[Opening INFORMATION SUPPLIED section]

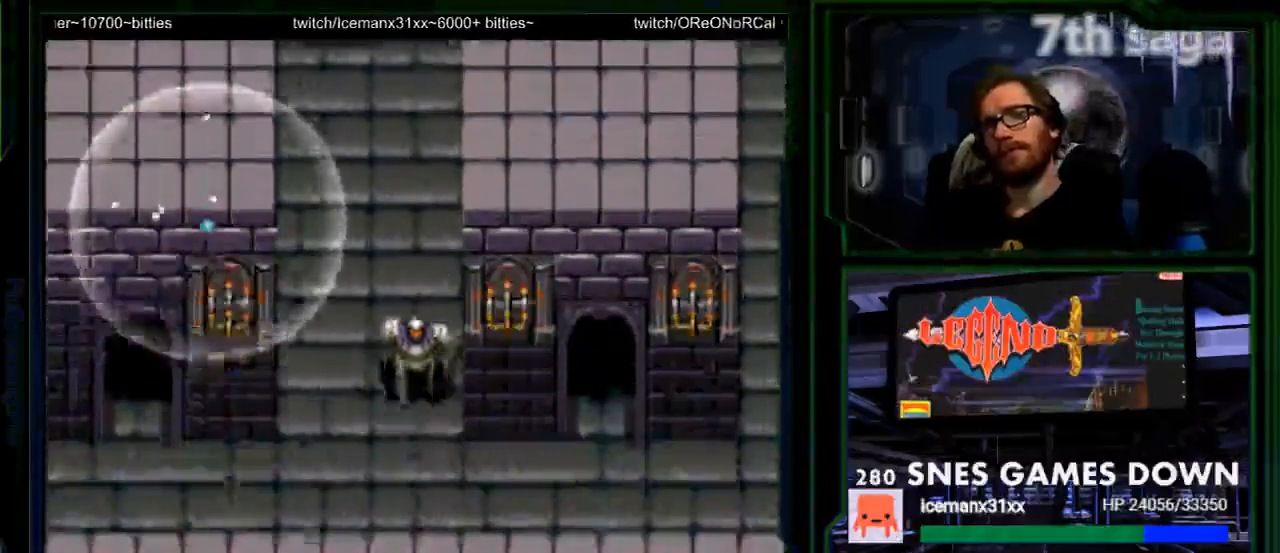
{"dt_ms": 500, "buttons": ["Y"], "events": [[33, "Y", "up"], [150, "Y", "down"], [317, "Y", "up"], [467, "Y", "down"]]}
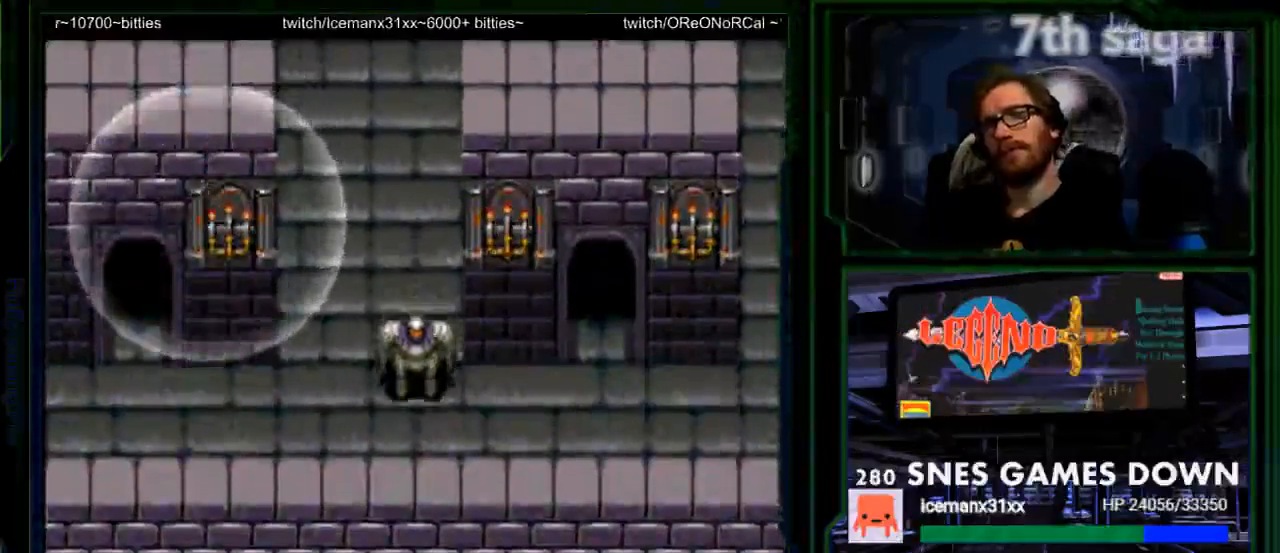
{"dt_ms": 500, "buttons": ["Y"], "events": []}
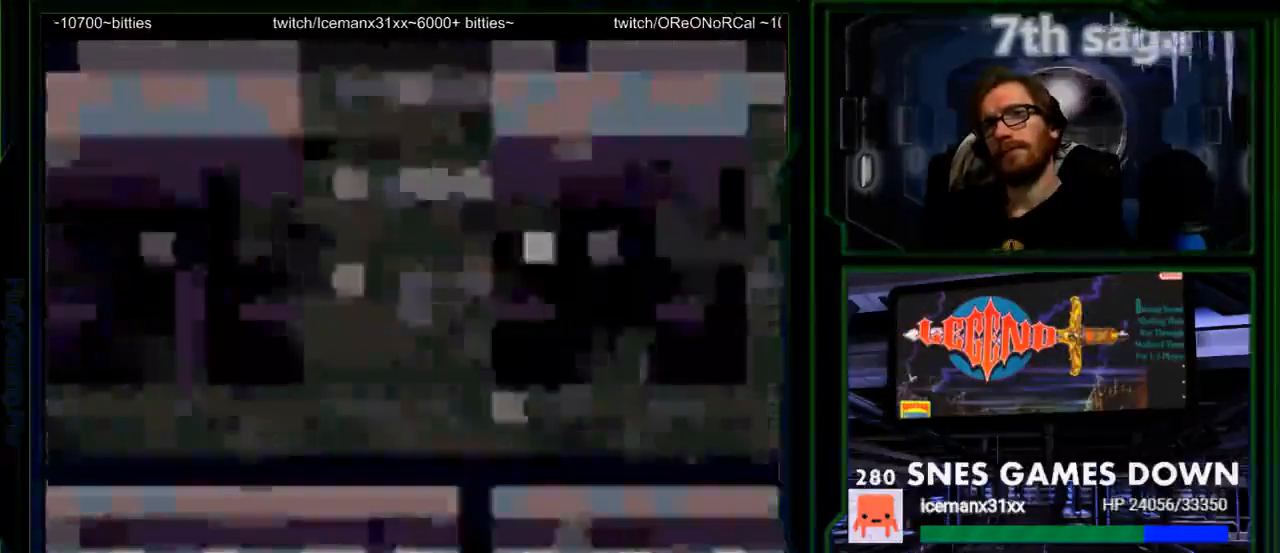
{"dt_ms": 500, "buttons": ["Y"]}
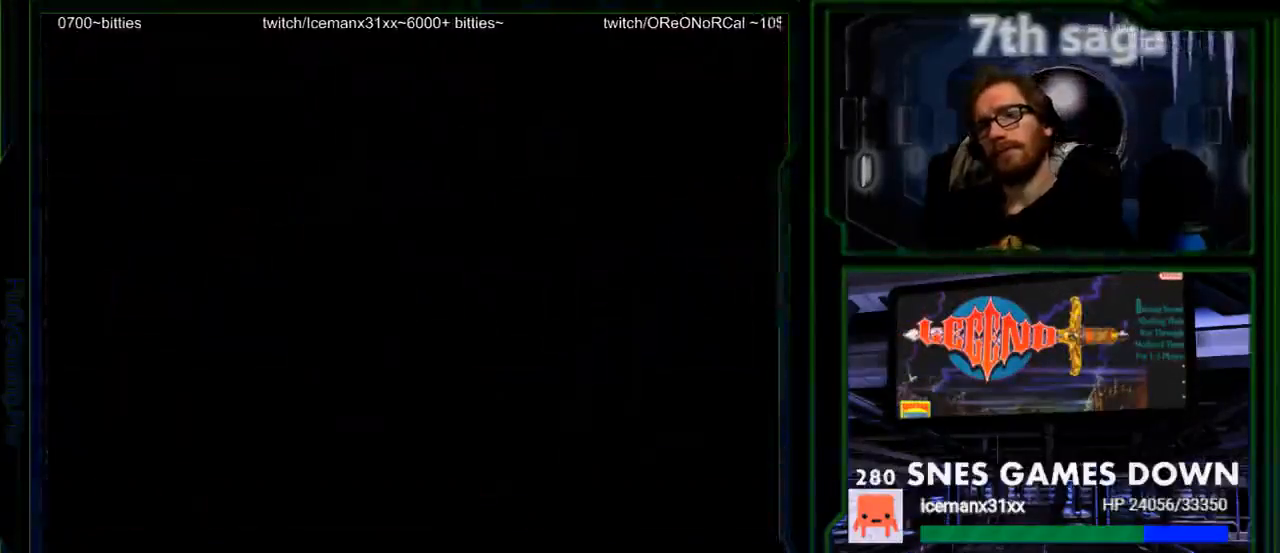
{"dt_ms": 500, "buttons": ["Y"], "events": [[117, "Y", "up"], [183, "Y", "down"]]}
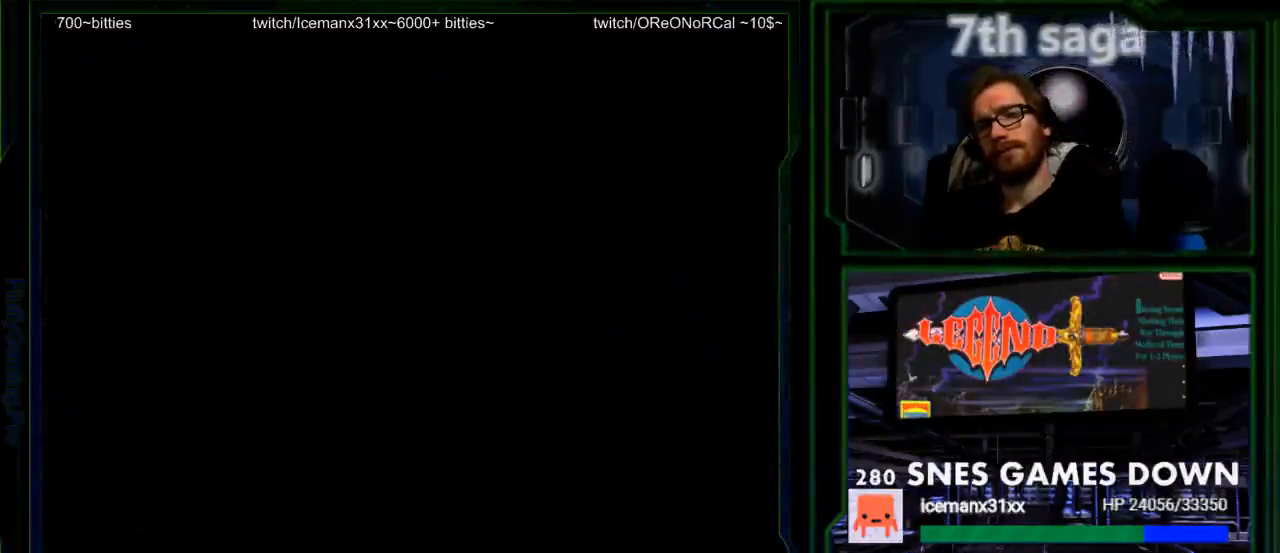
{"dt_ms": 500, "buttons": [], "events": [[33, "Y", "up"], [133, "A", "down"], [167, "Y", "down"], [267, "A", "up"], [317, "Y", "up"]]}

[Closing INFORMATION SUPPLIED section]

**INSTRUCTIONS FOR THE TASK**
When you reach an image, pass over it, and retype all other material exactly.

**RESPONSE**
{"dt_ms": 500, "buttons": ["Y"], "events": [[33, "Y", "up"], [150, "Y", "down"], [317, "Y", "up"], [467, "Y", "down"]]}
{"dt_ms": 500, "buttons": ["Y"], "events": []}
{"dt_ms": 500, "buttons": ["Y"]}
{"dt_ms": 500, "buttons": ["Y"], "events": [[117, "Y", "up"], [183, "Y", "down"]]}
{"dt_ms": 500, "buttons": [], "events": [[33, "Y", "up"], [133, "A", "down"], [167, "Y", "down"], [267, "A", "up"], [317, "Y", "up"]]}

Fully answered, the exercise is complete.